Former U.S. Secretary of Homeland Security Jeh Johnson offered a sharp rebuke this week of the federal agencies he once led, telling a packed Harvard audience that immigration enforcement has become “toxic” and unrecognizable under the Trump administration.
Johnson spoke at the Harvard Kennedy School Tuesday evening, amid a growing national backlash against Immigration and Customs Enforcement (ICE) and Customs and Border Protection (CBP), whose officers have been using aggressive and often violent tactics in cities across the country. Last month agents shot and killed two protesters in Minneapolis, Minnesota, incidents that were caught on camera and viewed by millions of people, further galvanizing the opposition.
“When I look at the videos of the killing of Alex Pretti and the videos of the killing of Renee Good, I see a force—ICE and CBP—that I don’t recognize,” said Johnson, who led the Department of Homeland Security (DHS) from 2013-2017. “I see an angry, ill-trained, undisciplined force that looks like they’ve come for a fight, and that they have lost their way.”
He criticized federal agents’ frequent practice of escalating confrontations with residents and protesters, rather than defusing them. He also said that the combative approach to immigration enforcement undermines public safety, by drawing officers away from the southern border where they are needed, and by making it more difficult to apprehend the “worst of the worst” undocumented criminals that the Trump administration claimed to be focused on. “When ICE becomes an occupying force that is toxic in a community, the locals don’t want to work with them anymore,” he said. “So you can’t get at the worst of the worst, who are sitting in jails for their sentence or pre-trial.”
Johnson also expressed dismay at the DHS social media posts and recruitment advertisements that, as multiple news outlets have reported, mimic white nationalist slogans and rhetoric. “I am very disturbed to see online from my old department, recruitment tools and recruitment messages that say, ‘Defend your culture,’” Johnson said. “Imagine if you saw a recruitment brochure for the Mississippi state police in 1963 that said, ‘Defend your culture.’ I think you’d know what that means.”
During the discussion, Johnson answered questions from moderator Juliette Kayyem, the Belfer senior lecturer in international security at HKS. In 2009-2010, Kayyem was DHS assistant secretary for governmental affairs, and she asked Johnson about the growing calls to “abolish ICE,” an idea that has been gaining public support since federal immigration agents began their campaign in Minnesota. Late last month, a YouGov poll found that more Americans now support abolishing ICE (46 percent) than oppose it (41 percent).

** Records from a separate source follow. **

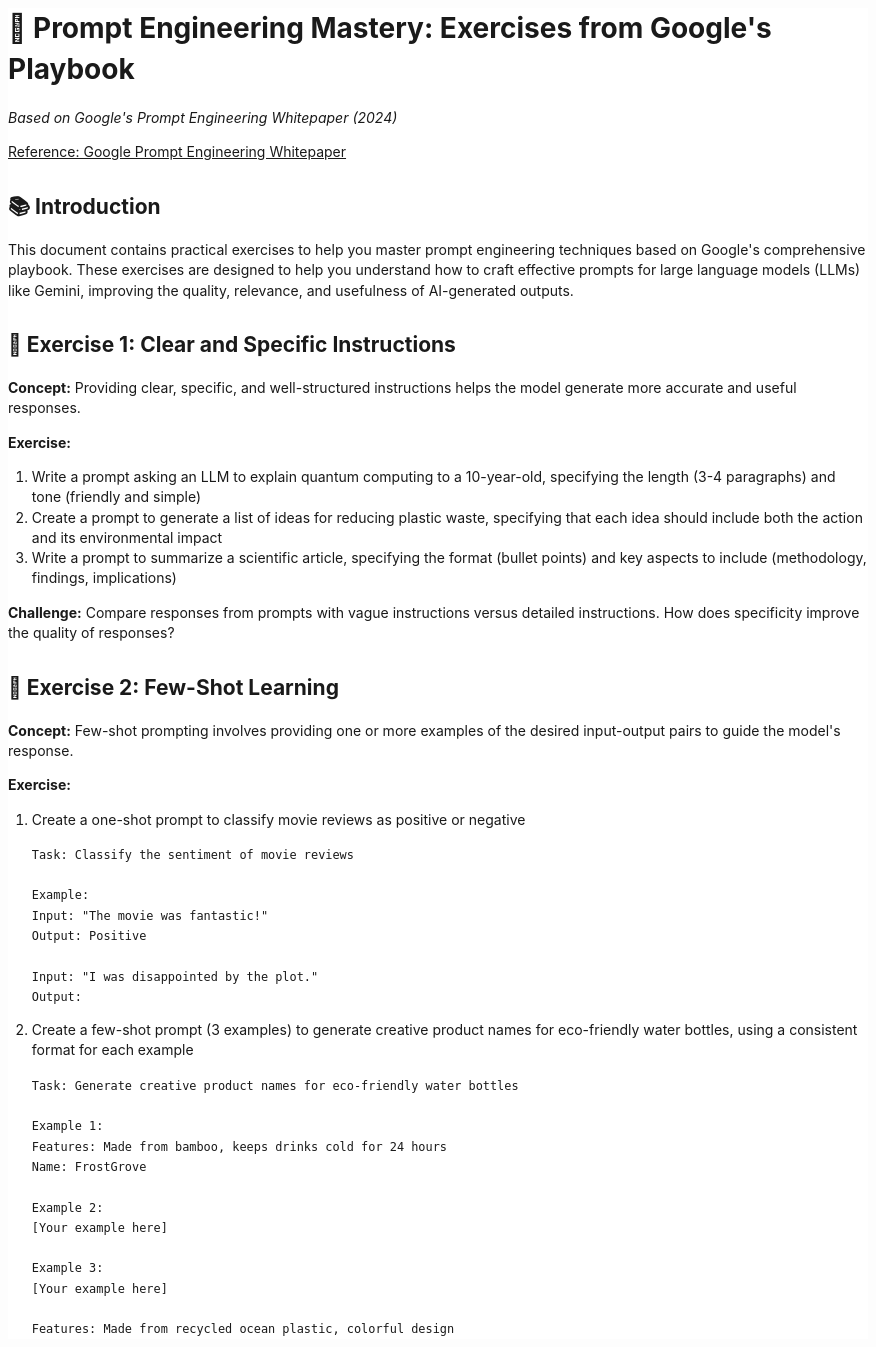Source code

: # 🚀 Prompt Engineering Mastery: Exercises from Google's Playbook

*Based on Google's Prompt Engineering Whitepaper (2024)*

[Reference: Google Prompt Engineering Whitepaper](https://www.kaggle.com/whitepaper-prompt-engineering)

## 📚 Introduction

This document contains practical exercises to help you master prompt engineering techniques based on Google's comprehensive playbook. These exercises are designed to help you understand how to craft effective prompts for large language models (LLMs) like Gemini, improving the quality, relevance, and usefulness of AI-generated outputs.

## 🎯 Exercise 1: Clear and Specific Instructions

**Concept:** Providing clear, specific, and well-structured instructions helps the model generate more accurate and useful responses.

**Exercise:**
1. Write a prompt asking an LLM to explain quantum computing to a 10-year-old, specifying the length (3-4 paragraphs) and tone (friendly and simple)
2. Create a prompt to generate a list of ideas for reducing plastic waste, specifying that each idea should include both the action and its environmental impact
3. Write a prompt to summarize a scientific article, specifying the format (bullet points) and key aspects to include (methodology, findings, implications)

**Challenge:** Compare responses from prompts with vague instructions versus detailed instructions. How does specificity improve the quality of responses?

## 🔄 Exercise 2: Few-Shot Learning

**Concept:** Few-shot prompting involves providing one or more examples of the desired input-output pairs to guide the model's response.

**Exercise:**
1. Create a one-shot prompt to classify movie reviews as positive or negative
   ```
   Task: Classify the sentiment of movie reviews
   
   Example:
   Input: "The movie was fantastic!"
   Output: Positive
   
   Input: "I was disappointed by the plot."
   Output: 
   ```

2. Create a few-shot prompt (3 examples) to generate creative product names for eco-friendly water bottles, using a consistent format for each example
   ```
   Task: Generate creative product names for eco-friendly water bottles
   
   Example 1:
   Features: Made from bamboo, keeps drinks cold for 24 hours
   Name: FrostGrove
   
   Example 2:
   [Your example here]
   
   Example 3:
   [Your example here]
   
   Features: Made from recycled ocean plastic, colorful design
   ```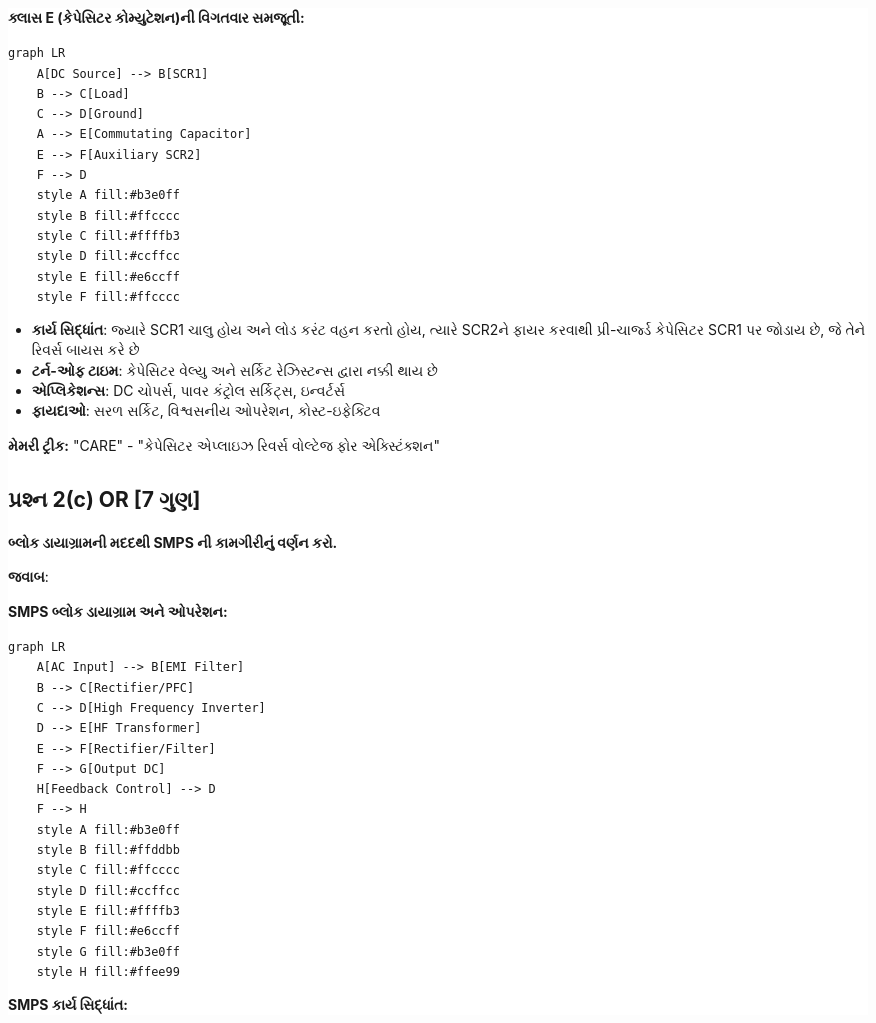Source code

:**ક્લાસ E (કેપેસિટર કોમ્યુટેશન)ની વિગતવાર સમજૂતી:**

```mermaid
graph LR
    A[DC Source] --> B[SCR1]
    B --> C[Load]
    C --> D[Ground]
    A --> E[Commutating Capacitor]
    E --> F[Auxiliary SCR2]
    F --> D
    style A fill:#b3e0ff
    style B fill:#ffcccc
    style C fill:#ffffb3
    style D fill:#ccffcc
    style E fill:#e6ccff
    style F fill:#ffcccc
```

- **કાર્ય સિદ્ધાંત**: જ્યારે SCR1 ચાલુ હોય અને લોડ કરંટ વહન કરતો હોય, ત્યારે SCR2ને ફાયર કરવાથી પ્રી-ચાર્જ્ડ કેપેસિટર SCR1 પર જોડાય છે, જે તેને રિવર્સ બાયસ કરે છે
- **ટર્ન-ઓફ ટાઇમ**: કેપેસિટર વેલ્યુ અને સર્કિટ રેઝિસ્ટન્સ દ્વારા નક્કી થાય છે
- **એપ્લિકેશન્સ**: DC ચોપર્સ, પાવર કંટ્રોલ સર્કિટ્સ, ઇન્વર્ટર્સ
- **ફાયદાઓ**: સરળ સર્કિટ, વિશ્વસનીય ઓપરેશન, કોસ્ટ-ઇફેક્ટિવ

**મેમરી ટ્રીક:** "CARE" - "કેપેસિટર એપ્લાઇઝ રિવર્સ વોલ્ટેજ ફોર એક્સ્ટિંક્શન"

## પ્રશ્ન 2(c) OR [7 ગુણ]

**બ્લોક ડાયાગ્રામની મદદથી SMPS ની કામગીરીનું વર્ણન કરો.**

**જવાબ**:

**SMPS બ્લોક ડાયાગ્રામ અને ઓપરેશન:**

```mermaid
graph LR
    A[AC Input] --> B[EMI Filter]
    B --> C[Rectifier/PFC]
    C --> D[High Frequency Inverter]
    D --> E[HF Transformer]
    E --> F[Rectifier/Filter]
    F --> G[Output DC]
    H[Feedback Control] --> D
    F --> H
    style A fill:#b3e0ff
    style B fill:#ffddbb
    style C fill:#ffcccc
    style D fill:#ccffcc
    style E fill:#ffffb3
    style F fill:#e6ccff
    style G fill:#b3e0ff
    style H fill:#ffee99
```

**SMPS કાર્ય સિદ્ધાંત:**
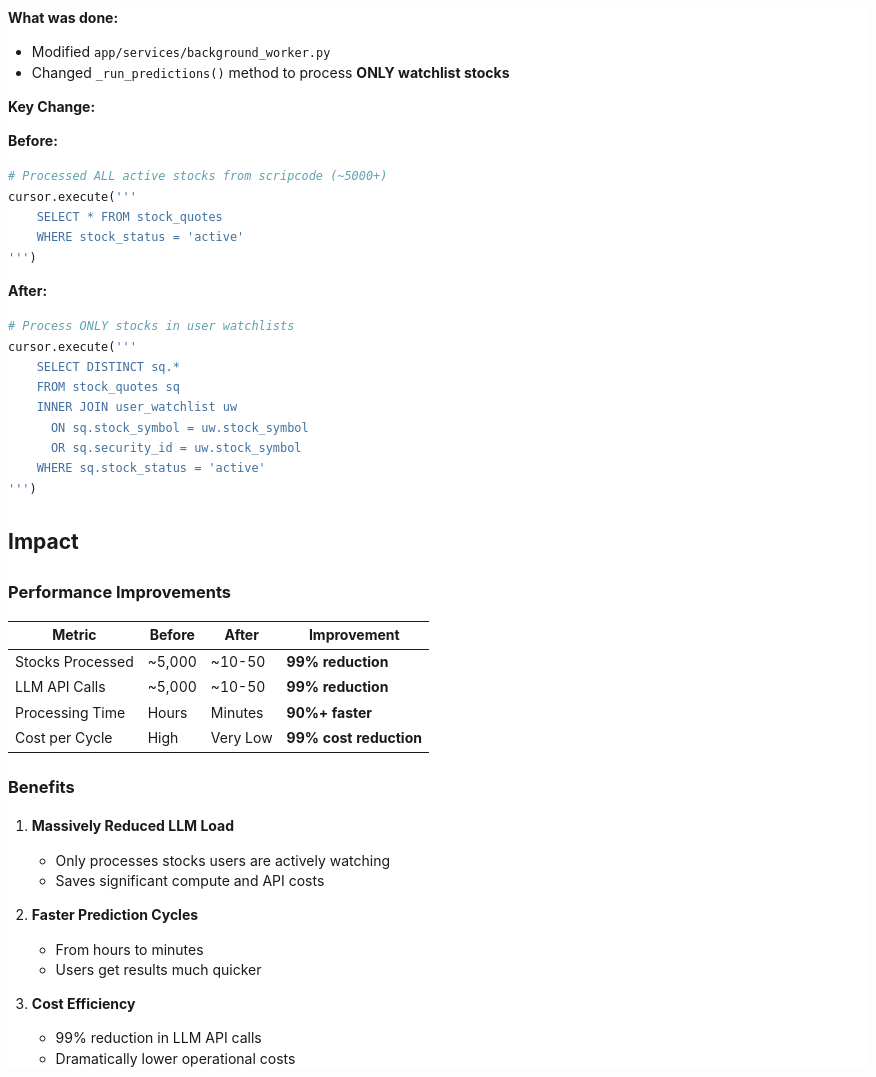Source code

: **What was done:**
- Modified `app/services/background_worker.py`
- Changed `_run_predictions()` method to process **ONLY watchlist stocks**

**Key Change:**

**Before:**
```python
# Processed ALL active stocks from scripcode (~5000+)
cursor.execute('''
    SELECT * FROM stock_quotes 
    WHERE stock_status = 'active'
''')
```

**After:**
```python
# Process ONLY stocks in user watchlists
cursor.execute('''
    SELECT DISTINCT sq.* 
    FROM stock_quotes sq
    INNER JOIN user_watchlist uw 
      ON sq.stock_symbol = uw.stock_symbol 
      OR sq.security_id = uw.stock_symbol
    WHERE sq.stock_status = 'active'
''')
```

## Impact

### Performance Improvements

| Metric | Before | After | Improvement |
|--------|--------|-------|-------------|
| Stocks Processed | ~5,000 | ~10-50 | **99% reduction** |
| LLM API Calls | ~5,000 | ~10-50 | **99% reduction** |
| Processing Time | Hours | Minutes | **90%+ faster** |
| Cost per Cycle | High | Very Low | **99% cost reduction** |

### Benefits

1. **Massively Reduced LLM Load** 
   - Only processes stocks users are actively watching
   - Saves significant compute and API costs

2. **Faster Prediction Cycles**
   - From hours to minutes
   - Users get results much quicker

3. **Cost Efficiency**
   - 99% reduction in LLM API calls
   - Dramatically lower operational costs
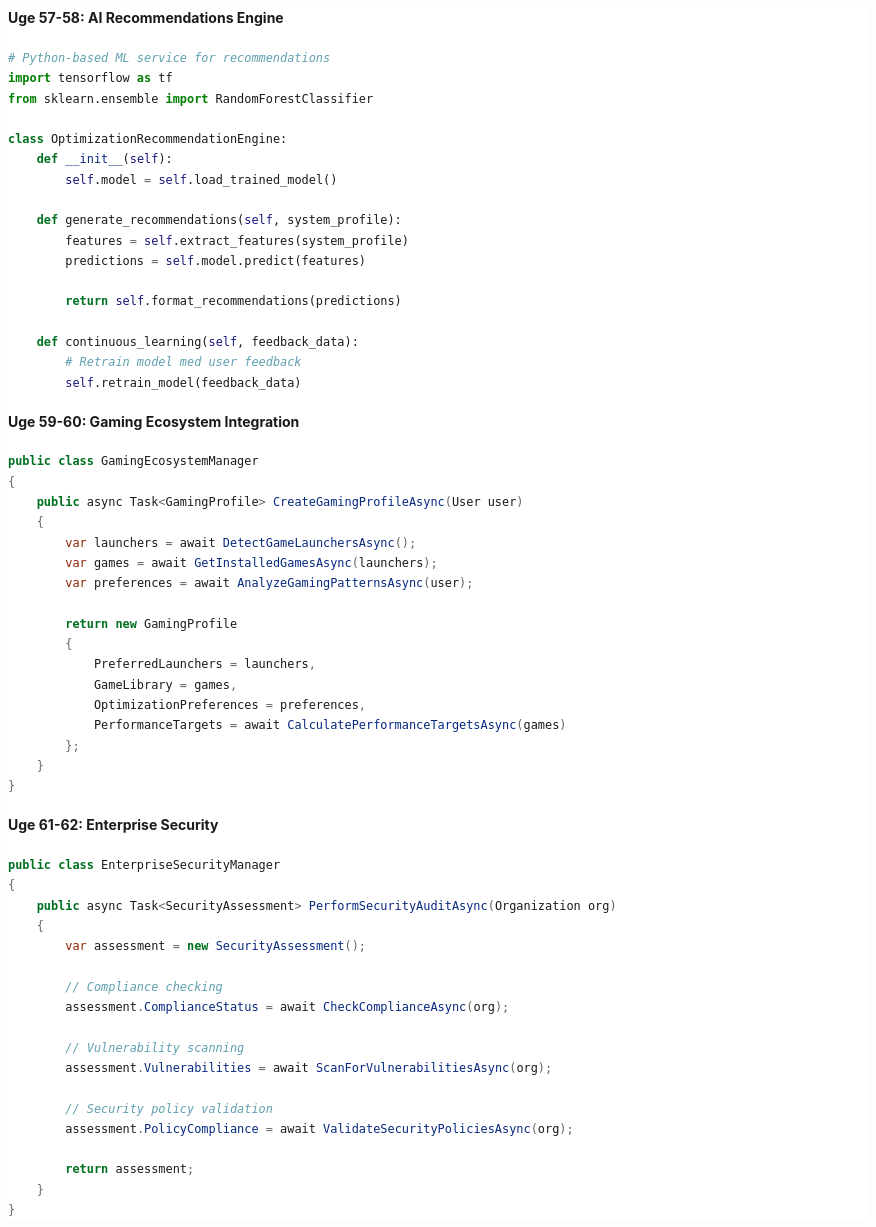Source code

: #### **Uge 57-58: AI Recommendations Engine**
```python
# Python-based ML service for recommendations
import tensorflow as tf
from sklearn.ensemble import RandomForestClassifier

class OptimizationRecommendationEngine:
    def __init__(self):
        self.model = self.load_trained_model()
    
    def generate_recommendations(self, system_profile):
        features = self.extract_features(system_profile)
        predictions = self.model.predict(features)
        
        return self.format_recommendations(predictions)
    
    def continuous_learning(self, feedback_data):
        # Retrain model med user feedback
        self.retrain_model(feedback_data)
```

#### **Uge 59-60: Gaming Ecosystem Integration**
```csharp
public class GamingEcosystemManager
{
    public async Task<GamingProfile> CreateGamingProfileAsync(User user)
    {
        var launchers = await DetectGameLaunchersAsync();
        var games = await GetInstalledGamesAsync(launchers);
        var preferences = await AnalyzeGamingPatternsAsync(user);
        
        return new GamingProfile
        {
            PreferredLaunchers = launchers,
            GameLibrary = games,
            OptimizationPreferences = preferences,
            PerformanceTargets = await CalculatePerformanceTargetsAsync(games)
        };
    }
}
```

#### **Uge 61-62: Enterprise Security**
```csharp
public class EnterpriseSecurityManager
{
    public async Task<SecurityAssessment> PerformSecurityAuditAsync(Organization org)
    {
        var assessment = new SecurityAssessment();
        
        // Compliance checking
        assessment.ComplianceStatus = await CheckComplianceAsync(org);
        
        // Vulnerability scanning
        assessment.Vulnerabilities = await ScanForVulnerabilitiesAsync(org);
        
        // Security policy validation
        assessment.PolicyCompliance = await ValidateSecurityPoliciesAsync(org);
        
        return assessment;
    }
}
```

Johnson, like Kayyem, was skeptical of the idea. “A secure border is a legitimate government objective,” he said. “Americans are entitled to know who’s coming into our country.” When Kayyem pressed, he added, “We can’t abolish the agency responsible for enforcing our immigration laws in the interior.”
Instead, he advocated for a root-and-branch overhaul of DHS. “I haven’t said this too many times publicly, but I think the whole Department of Homeland Security is outdated,” he said. The department was created by Congress after the 9/11 attacks, at a time when counterterrorism was the government’s most urgent focus. DHS was intended to bring under one roof the various federal agencies involved in regulating “all the different ways,” as Johnson put it, “that bad guys can enter this country.” (Other agencies, on cybersecurity, federal emergency management, and the Secret Service, were also lumped in.) But increasingly, terrorism in the United States is not only foreign but also home-grown, and what’s needed now, he argued, is a federal department of public safety, which would include a reformed ICE and CBP more narrowly focused on law enforcement and criminals.
To deal with the estimated 14 million immigrants who are in the country illegally but otherwise law-abiding (72 percent of the people deported during the second Trump administration fall into this category), Johnson called for legislative immigration reform. “There are a whole lot of people in this country,” he said, “who’ve been here for five, 10, 20 years, who entered illegally, have committed no crimes, have U.S. citizen kids, and who are de facto Americans who want to be accountable, who want to get on the books and pay taxes. … It makes no sense at this point to send them back to Mexico.”
During the audience Q&A, listeners—including international students and immigrants—challenged Johnson on his prescription for the way forward and on his assessment of pre-Trump U.S. immigration. A first-year Harvard undergraduate, who volunteers for immigrant-rights organizations, recited a catalog of injustices in asylum policy and immigrant detention during the Obama administration, in which Johnson served. “Do you recognize these as systemic moral failings of the DHS that extend beyond Trump?” she asked.
“To a large degree, yes,” Johnson replied. “I do. I’m not going to kid you about that.”
In response to a question about persuading big businesses to pressure the federal government on issues like ICE, he returned to the potency of videos. “The turning point, first of all, is images,” he said. “Video images are really powerful and have the ability to change the public mood,” which in turn can alter the behavior of other sectors of society, including the political sphere. “I may be an optimist in that regard.”